> [ACTION ITEM]:
Can you lay out the lines between the one holding "Autónomas y Entidades" and the one holding "CURSO GABARITANDO ILHÉUS", inclusive, as a numbered list, skipping any blank lines and leaving the pictures out?
*** GIVEN ENTRIES Section Begins ***
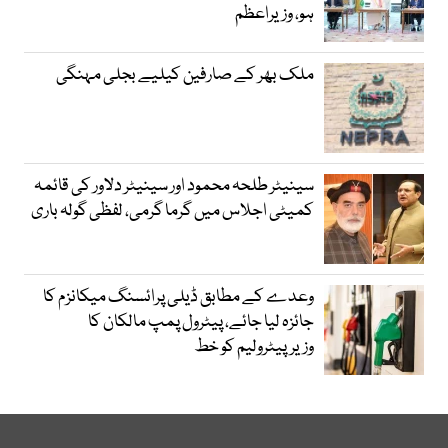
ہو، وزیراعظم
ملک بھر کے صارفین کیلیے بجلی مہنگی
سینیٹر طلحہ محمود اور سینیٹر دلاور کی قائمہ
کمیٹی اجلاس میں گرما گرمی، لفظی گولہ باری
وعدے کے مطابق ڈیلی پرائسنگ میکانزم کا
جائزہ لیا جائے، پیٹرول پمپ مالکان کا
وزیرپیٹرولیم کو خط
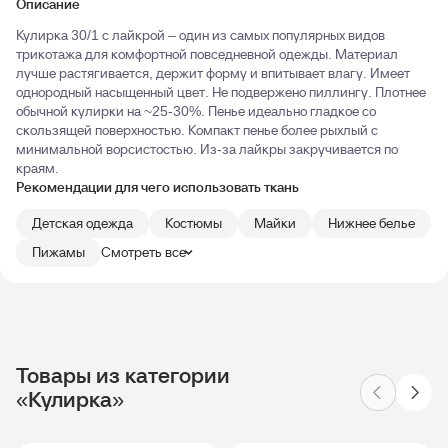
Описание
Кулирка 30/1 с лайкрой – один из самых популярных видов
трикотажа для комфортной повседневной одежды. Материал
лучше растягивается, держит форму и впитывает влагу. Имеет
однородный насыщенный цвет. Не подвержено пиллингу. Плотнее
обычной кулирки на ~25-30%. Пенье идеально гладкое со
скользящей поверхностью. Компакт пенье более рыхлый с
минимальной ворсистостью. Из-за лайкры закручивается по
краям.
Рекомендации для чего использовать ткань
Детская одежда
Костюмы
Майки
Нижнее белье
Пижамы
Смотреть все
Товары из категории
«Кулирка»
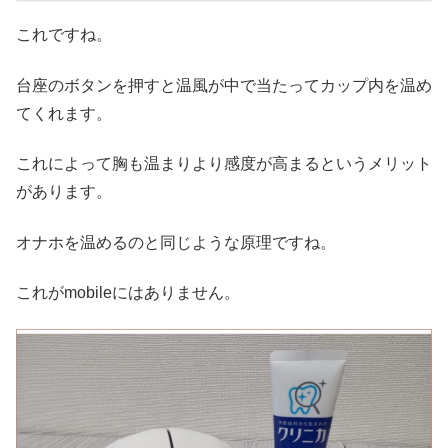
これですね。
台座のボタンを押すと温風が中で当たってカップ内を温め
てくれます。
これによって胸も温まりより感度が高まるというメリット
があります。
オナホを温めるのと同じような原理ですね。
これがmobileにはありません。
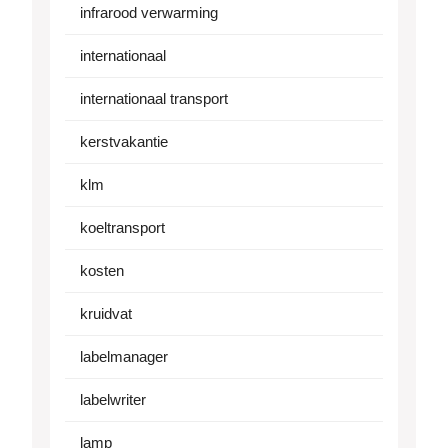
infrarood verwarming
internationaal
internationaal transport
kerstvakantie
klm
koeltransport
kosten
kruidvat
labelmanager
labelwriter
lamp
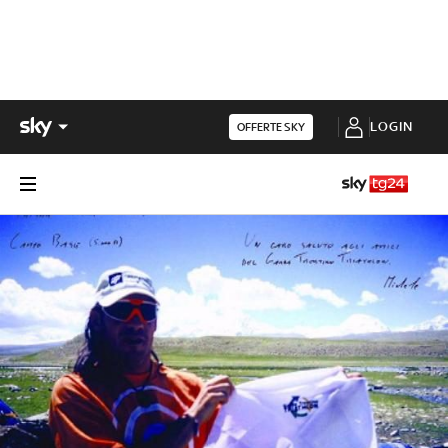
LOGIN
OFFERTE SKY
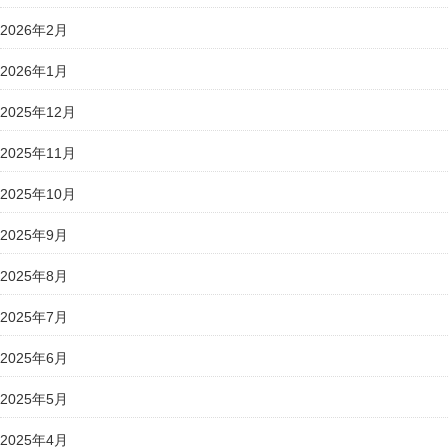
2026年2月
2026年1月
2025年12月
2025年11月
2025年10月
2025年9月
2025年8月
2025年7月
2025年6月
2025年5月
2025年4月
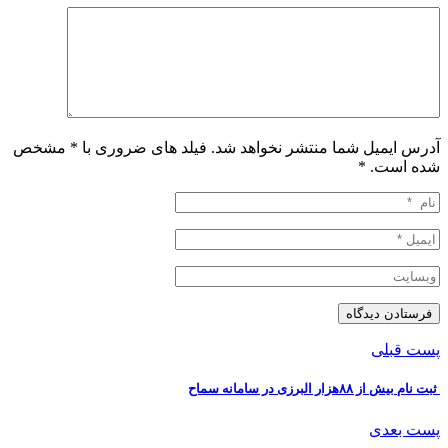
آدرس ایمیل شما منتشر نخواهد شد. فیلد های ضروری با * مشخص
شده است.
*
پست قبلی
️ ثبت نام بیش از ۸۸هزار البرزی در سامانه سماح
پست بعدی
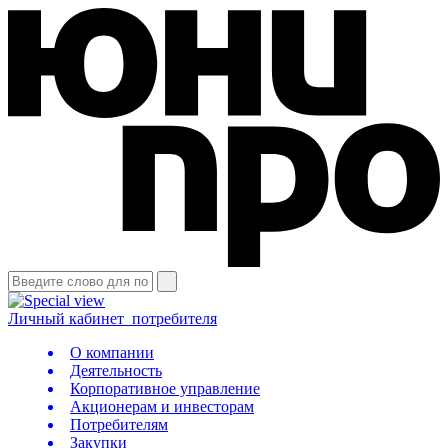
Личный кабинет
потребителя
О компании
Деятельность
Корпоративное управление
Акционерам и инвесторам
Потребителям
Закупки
*** GIVEN ENTRIES Section Ends ***
*** GIVEN ENTRIES Section Begins ***
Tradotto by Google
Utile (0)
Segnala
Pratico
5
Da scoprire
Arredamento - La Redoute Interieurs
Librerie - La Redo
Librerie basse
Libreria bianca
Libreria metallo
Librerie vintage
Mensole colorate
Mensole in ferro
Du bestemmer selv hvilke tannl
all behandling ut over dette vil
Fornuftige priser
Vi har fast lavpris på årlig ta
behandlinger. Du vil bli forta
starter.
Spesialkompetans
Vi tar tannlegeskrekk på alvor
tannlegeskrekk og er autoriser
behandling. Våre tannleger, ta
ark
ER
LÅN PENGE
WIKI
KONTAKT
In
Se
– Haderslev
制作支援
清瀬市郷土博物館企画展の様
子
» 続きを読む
*** GIVEN ENTRIES Section Ends ***
*** GIVEN ENTRIES Section Begins ***
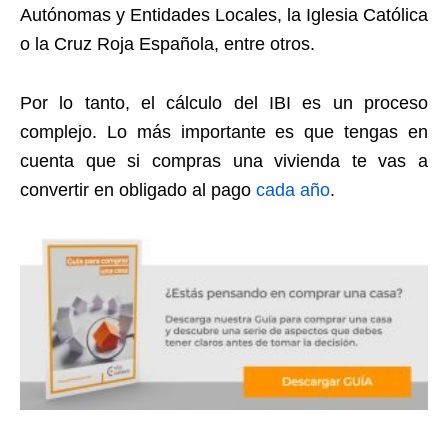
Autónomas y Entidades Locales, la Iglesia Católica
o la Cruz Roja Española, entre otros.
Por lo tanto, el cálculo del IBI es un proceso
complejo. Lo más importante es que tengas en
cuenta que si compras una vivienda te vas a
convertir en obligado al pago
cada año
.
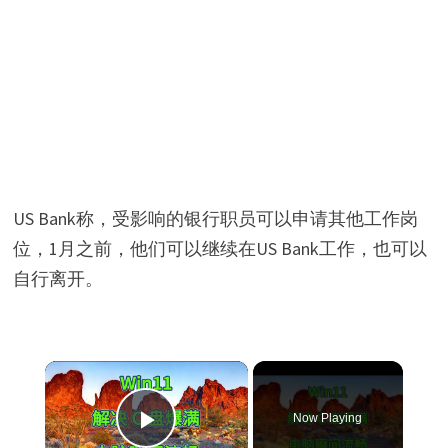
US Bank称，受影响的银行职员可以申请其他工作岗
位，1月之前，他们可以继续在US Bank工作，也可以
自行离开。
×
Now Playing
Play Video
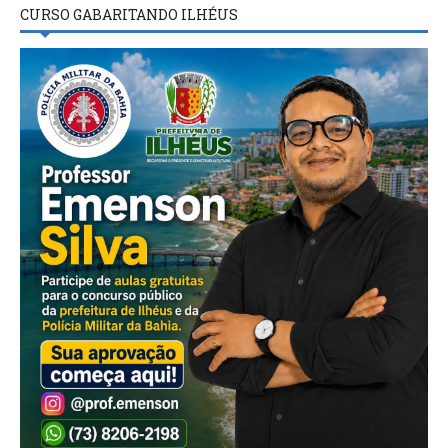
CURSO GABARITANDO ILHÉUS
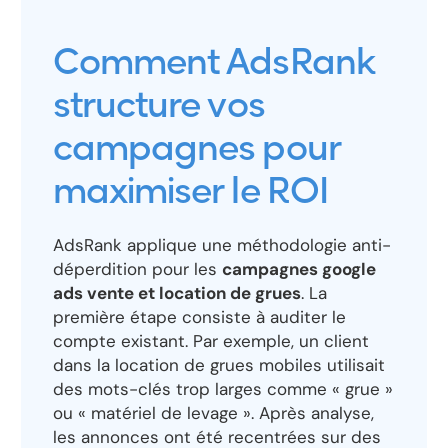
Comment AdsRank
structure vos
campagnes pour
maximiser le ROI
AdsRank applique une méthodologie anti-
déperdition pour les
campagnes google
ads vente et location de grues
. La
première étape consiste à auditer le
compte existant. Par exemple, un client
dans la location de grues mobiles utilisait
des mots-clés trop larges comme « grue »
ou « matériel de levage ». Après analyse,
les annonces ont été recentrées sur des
*** GIVEN ENTRIES Section Ends ***
> [RESULT OF THE EXERCISE]:
1. Autónomas y Entidades Locales, la Iglesia Católica
2. o la Cruz Roja Española, entre otros.
3. Por lo tanto, el cálculo del IBI es un proceso
4. complejo. Lo más importante es que tengas en
5. cuenta que si compras una vivienda te vas a
6. convertir en obligado al pago
7. cada año
8. .
9. US Bank称，受影响的银行职员可以申请其他工作岗
10. 位，1月之前，他们可以继续在US Bank工作，也可以
11. 自行离开。
12. ×
13. Now Playing
14. Play Video
15. CURSO GABARITANDO ILHÉUS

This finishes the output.